## [ACTIVITY]
Please quote every line of text in the material below verbatim, in the same order and with the same line breaks.

## [RECORD EXTRACTS]
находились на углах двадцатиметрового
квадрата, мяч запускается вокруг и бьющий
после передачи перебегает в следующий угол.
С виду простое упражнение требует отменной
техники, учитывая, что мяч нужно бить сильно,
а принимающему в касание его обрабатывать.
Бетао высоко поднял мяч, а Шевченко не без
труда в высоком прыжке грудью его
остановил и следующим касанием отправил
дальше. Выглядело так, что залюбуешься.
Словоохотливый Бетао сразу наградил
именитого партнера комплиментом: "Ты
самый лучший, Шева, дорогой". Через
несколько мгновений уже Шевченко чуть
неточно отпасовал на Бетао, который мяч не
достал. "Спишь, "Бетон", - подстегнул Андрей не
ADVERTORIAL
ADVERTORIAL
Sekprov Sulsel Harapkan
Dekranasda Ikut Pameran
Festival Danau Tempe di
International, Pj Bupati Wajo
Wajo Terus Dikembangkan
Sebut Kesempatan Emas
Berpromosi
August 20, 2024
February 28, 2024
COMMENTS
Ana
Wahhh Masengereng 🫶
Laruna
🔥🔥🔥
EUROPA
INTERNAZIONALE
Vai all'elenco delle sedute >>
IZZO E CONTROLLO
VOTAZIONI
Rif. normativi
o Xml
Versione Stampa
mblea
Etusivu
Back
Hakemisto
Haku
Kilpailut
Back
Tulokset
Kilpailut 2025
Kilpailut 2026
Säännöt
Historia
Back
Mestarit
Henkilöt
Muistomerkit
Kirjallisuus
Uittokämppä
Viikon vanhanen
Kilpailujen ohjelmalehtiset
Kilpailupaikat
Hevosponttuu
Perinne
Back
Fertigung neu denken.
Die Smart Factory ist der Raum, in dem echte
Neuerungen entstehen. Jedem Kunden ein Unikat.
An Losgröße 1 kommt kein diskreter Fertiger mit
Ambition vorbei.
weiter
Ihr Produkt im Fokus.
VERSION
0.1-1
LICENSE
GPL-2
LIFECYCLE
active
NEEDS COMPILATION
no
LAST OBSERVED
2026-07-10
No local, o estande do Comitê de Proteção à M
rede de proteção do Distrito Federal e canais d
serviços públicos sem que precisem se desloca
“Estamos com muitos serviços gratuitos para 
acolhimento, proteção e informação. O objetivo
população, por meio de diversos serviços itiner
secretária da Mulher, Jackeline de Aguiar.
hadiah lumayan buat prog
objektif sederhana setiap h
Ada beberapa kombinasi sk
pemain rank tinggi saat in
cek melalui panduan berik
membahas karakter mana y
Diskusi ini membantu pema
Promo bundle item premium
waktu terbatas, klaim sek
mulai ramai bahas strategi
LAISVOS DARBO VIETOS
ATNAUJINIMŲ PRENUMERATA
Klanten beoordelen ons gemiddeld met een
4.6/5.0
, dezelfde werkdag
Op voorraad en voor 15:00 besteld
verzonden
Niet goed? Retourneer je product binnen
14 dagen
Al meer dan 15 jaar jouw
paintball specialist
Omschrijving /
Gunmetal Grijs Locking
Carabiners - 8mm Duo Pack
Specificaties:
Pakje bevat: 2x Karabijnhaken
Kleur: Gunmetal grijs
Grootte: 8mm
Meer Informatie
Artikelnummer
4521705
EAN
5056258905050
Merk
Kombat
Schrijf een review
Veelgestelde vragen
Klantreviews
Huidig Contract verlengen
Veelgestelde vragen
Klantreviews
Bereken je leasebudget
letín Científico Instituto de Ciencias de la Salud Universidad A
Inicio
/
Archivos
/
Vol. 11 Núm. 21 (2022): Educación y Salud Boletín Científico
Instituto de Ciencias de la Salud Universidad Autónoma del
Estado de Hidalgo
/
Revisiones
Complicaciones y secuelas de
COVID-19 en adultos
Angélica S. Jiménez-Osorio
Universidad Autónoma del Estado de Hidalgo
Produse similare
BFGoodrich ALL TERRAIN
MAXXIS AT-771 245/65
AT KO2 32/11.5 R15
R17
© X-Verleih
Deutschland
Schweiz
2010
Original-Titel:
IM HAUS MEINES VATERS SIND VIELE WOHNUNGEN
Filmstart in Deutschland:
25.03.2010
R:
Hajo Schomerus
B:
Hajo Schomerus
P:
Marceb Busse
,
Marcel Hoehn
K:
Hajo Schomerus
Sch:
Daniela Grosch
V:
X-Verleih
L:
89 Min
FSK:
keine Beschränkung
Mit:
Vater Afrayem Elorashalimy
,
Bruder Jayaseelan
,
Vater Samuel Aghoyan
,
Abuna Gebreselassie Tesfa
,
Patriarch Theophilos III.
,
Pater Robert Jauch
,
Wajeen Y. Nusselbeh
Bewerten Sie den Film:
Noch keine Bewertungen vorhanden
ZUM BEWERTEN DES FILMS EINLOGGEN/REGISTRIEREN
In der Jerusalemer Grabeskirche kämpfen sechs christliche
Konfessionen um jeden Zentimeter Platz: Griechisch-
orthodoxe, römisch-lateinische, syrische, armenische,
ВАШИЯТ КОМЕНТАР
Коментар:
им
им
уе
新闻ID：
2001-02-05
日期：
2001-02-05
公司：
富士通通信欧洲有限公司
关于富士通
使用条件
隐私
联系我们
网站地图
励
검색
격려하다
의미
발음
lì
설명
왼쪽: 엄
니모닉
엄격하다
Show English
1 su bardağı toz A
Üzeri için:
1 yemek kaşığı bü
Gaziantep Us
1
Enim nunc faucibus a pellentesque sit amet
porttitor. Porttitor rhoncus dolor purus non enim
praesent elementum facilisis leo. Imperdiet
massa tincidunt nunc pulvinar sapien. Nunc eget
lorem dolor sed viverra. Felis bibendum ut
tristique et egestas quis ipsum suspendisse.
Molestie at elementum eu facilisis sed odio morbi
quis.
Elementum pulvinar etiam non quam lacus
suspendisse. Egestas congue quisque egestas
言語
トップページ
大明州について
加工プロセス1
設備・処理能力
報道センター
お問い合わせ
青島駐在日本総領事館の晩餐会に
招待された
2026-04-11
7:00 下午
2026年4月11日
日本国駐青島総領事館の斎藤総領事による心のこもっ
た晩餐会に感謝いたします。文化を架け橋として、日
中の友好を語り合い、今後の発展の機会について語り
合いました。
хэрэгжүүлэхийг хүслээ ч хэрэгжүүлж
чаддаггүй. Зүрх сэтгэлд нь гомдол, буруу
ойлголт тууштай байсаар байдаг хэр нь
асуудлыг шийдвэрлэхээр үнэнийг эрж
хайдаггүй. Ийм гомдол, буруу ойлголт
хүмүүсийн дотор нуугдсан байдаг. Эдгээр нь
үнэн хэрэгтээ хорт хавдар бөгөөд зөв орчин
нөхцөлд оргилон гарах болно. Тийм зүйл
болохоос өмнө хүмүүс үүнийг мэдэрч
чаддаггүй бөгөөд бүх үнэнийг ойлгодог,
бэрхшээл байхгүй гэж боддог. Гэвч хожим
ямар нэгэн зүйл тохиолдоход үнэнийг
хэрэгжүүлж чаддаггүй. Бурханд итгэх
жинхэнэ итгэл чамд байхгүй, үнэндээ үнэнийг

## [RESPONSE TO THIS EXERCISE]
находились на углах двадцатиметрового
квадрата, мяч запускается вокруг и бьющий
после передачи перебегает в следующий угол.
С виду простое упражнение требует отменной
техники, учитывая, что мяч нужно бить сильно,
а принимающему в касание его обрабатывать.
Бетао высоко поднял мяч, а Шевченко не без
труда в высоком прыжке грудью его
остановил и следующим касанием отправил
дальше. Выглядело так, что залюбуешься.
Словоохотливый Бетао сразу наградил
именитого партнера комплиментом: "Ты
самый лучший, Шева, дорогой". Через
несколько мгновений уже Шевченко чуть
неточно отпасовал на Бетао, который мяч не
достал. "Спишь, "Бетон", - подстегнул Андрей не
ADVERTORIAL
ADVERTORIAL
Sekprov Sulsel Harapkan
Dekranasda Ikut Pameran
Festival Danau Tempe di
International, Pj Bupati Wajo
Wajo Terus Dikembangkan
Sebut Kesempatan Emas
Berpromosi
August 20, 2024
February 28, 2024
COMMENTS
Ana
Wahhh Masengereng 🫶
Laruna
🔥🔥🔥
EUROPA
INTERNAZIONALE
Vai all'elenco delle sedute >>
IZZO E CONTROLLO
VOTAZIONI
Rif. normativi
o Xml
Versione Stampa
mblea
Etusivu
Back
Hakemisto
Haku
Kilpailut
Back
Tulokset
Kilpailut 2025
Kilpailut 2026
Säännöt
Historia
Back
Mestarit
Henkilöt
Muistomerkit
Kirjallisuus
Uittokämppä
Viikon vanhanen
Kilpailujen ohjelmalehtiset
Kilpailupaikat
Hevosponttuu
Perinne
Back
Fertigung neu denken.
Die Smart Factory ist der Raum, in dem echte
Neuerungen entstehen. Jedem Kunden ein Unikat.
An Losgröße 1 kommt kein diskreter Fertiger mit
Ambition vorbei.
weiter
Ihr Produkt im Fokus.
VERSION
0.1-1
LICENSE
GPL-2
LIFECYCLE
active
NEEDS COMPILATION
no
LAST OBSERVED
2026-07-10
No local, o estande do Comitê de Proteção à M
rede de proteção do Distrito Federal e canais d
serviços públicos sem que precisem se desloca
“Estamos com muitos serviços gratuitos para 
acolhimento, proteção e informação. O objetivo
população, por meio de diversos serviços itiner
secretária da Mulher, Jackeline de Aguiar.
hadiah lumayan buat prog
objektif sederhana setiap h
Ada beberapa kombinasi sk
pemain rank tinggi saat in
cek melalui panduan berik
membahas karakter mana y
Diskusi ini membantu pema
Promo bundle item premium
waktu terbatas, klaim sek
mulai ramai bahas strategi
LAISVOS DARBO VIETOS
ATNAUJINIMŲ PRENUMERATA
Klanten beoordelen ons gemiddeld met een
4.6/5.0
, dezelfde werkdag
Op voorraad en voor 15:00 besteld
verzonden
Niet goed? Retourneer je product binnen
14 dagen
Al meer dan 15 jaar jouw
paintball specialist
Omschrijving /
Gunmetal Grijs Locking
Carabiners - 8mm Duo Pack
Specificaties:
Pakje bevat: 2x Karabijnhaken
Kleur: Gunmetal grijs
Grootte: 8mm
Meer Informatie
Artikelnummer
4521705
EAN
5056258905050
Merk
Kombat
Schrijf een review
Veelgestelde vragen
Klantreviews
Huidig Contract verlengen
Veelgestelde vragen
Klantreviews
Bereken je leasebudget
letín Científico Instituto de Ciencias de la Salud Universidad A
Inicio
/
Archivos
/
Vol. 11 Núm. 21 (2022): Educación y Salud Boletín Científico
Instituto de Ciencias de la Salud Universidad Autónoma del
Estado de Hidalgo
/
Revisiones
Complicaciones y secuelas de
COVID-19 en adultos
Angélica S. Jiménez-Osorio
Universidad Autónoma del Estado de Hidalgo
Produse similare
BFGoodrich ALL TERRAIN
MAXXIS AT-771 245/65
AT KO2 32/11.5 R15
R17
© X-Verleih
Deutschland
Schweiz
2010
Original-Titel:
IM HAUS MEINES VATERS SIND VIELE WOHNUNGEN
Filmstart in Deutschland:
25.03.2010
R:
Hajo Schomerus
B:
Hajo Schomerus
P:
Marceb Busse
,
Marcel Hoehn
K:
Hajo Schomerus
Sch:
Daniela Grosch
V:
X-Verleih
L:
89 Min
FSK:
keine Beschränkung
Mit:
Vater Afrayem Elorashalimy
,
Bruder Jayaseelan
,
Vater Samuel Aghoyan
,
Abuna Gebreselassie Tesfa
,
Patriarch Theophilos III.
,
Pater Robert Jauch
,
Wajeen Y. Nusselbeh
Bewerten Sie den Film:
Noch keine Bewertungen vorhanden
ZUM BEWERTEN DES FILMS EINLOGGEN/REGISTRIEREN
In der Jerusalemer Grabeskirche kämpfen sechs christliche
Konfessionen um jeden Zentimeter Platz: Griechisch-
orthodoxe, römisch-lateinische, syrische, armenische,
ВАШИЯТ КОМЕНТАР
Коментар:
им
им
уе
新闻ID：
2001-02-05
日期：
2001-02-05
公司：
富士通通信欧洲有限公司
关于富士通
使用条件
隐私
联系我们
网站地图
励
검색
격려하다
의미
발음
lì
설명
왼쪽: 엄
니모닉
엄격하다
Show English
1 su bardağı toz A
Üzeri için:
1 yemek kaşığı bü
Gaziantep Us
1
Enim nunc faucibus a pellentesque sit amet
porttitor. Porttitor rhoncus dolor purus non enim
praesent elementum facilisis leo. Imperdiet
massa tincidunt nunc pulvinar sapien. Nunc eget
lorem dolor sed viverra. Felis bibendum ut
tristique et egestas quis ipsum suspendisse.
Molestie at elementum eu facilisis sed odio morbi
quis.
Elementum pulvinar etiam non quam lacus
suspendisse. Egestas congue quisque egestas
言語
トップページ
大明州について
加工プロセス1
設備・処理能力
報道センター
お問い合わせ
青島駐在日本総領事館の晩餐会に
招待された
2026-04-11
7:00 下午
2026年4月11日
日本国駐青島総領事館の斎藤総領事による心のこもっ
た晩餐会に感謝いたします。文化を架け橋として、日
中の友好を語り合い、今後の発展の機会について語り
合いました。
хэрэгжүүлэхийг хүслээ ч хэрэгжүүлж
чаддаггүй. Зүрх сэтгэлд нь гомдол, буруу
ойлголт тууштай байсаар байдаг хэр нь
асуудлыг шийдвэрлэхээр үнэнийг эрж
хайдаггүй. Ийм гомдол, буруу ойлголт
хүмүүсийн дотор нуугдсан байдаг. Эдгээр нь
үнэн хэрэгтээ хорт хавдар бөгөөд зөв орчин
нөхцөлд оргилон гарах болно. Тийм зүйл
болохоос өмнө хүмүүс үүнийг мэдэрч
чаддаггүй бөгөөд бүх үнэнийг ойлгодог,
бэрхшээл байхгүй гэж боддог. Гэвч хожим
ямар нэгэн зүйл тохиолдоход үнэнийг
хэрэгжүүлж чаддаггүй. Бурханд итгэх
жинхэнэ итгэл чамд байхгүй, үнэндээ үнэнийг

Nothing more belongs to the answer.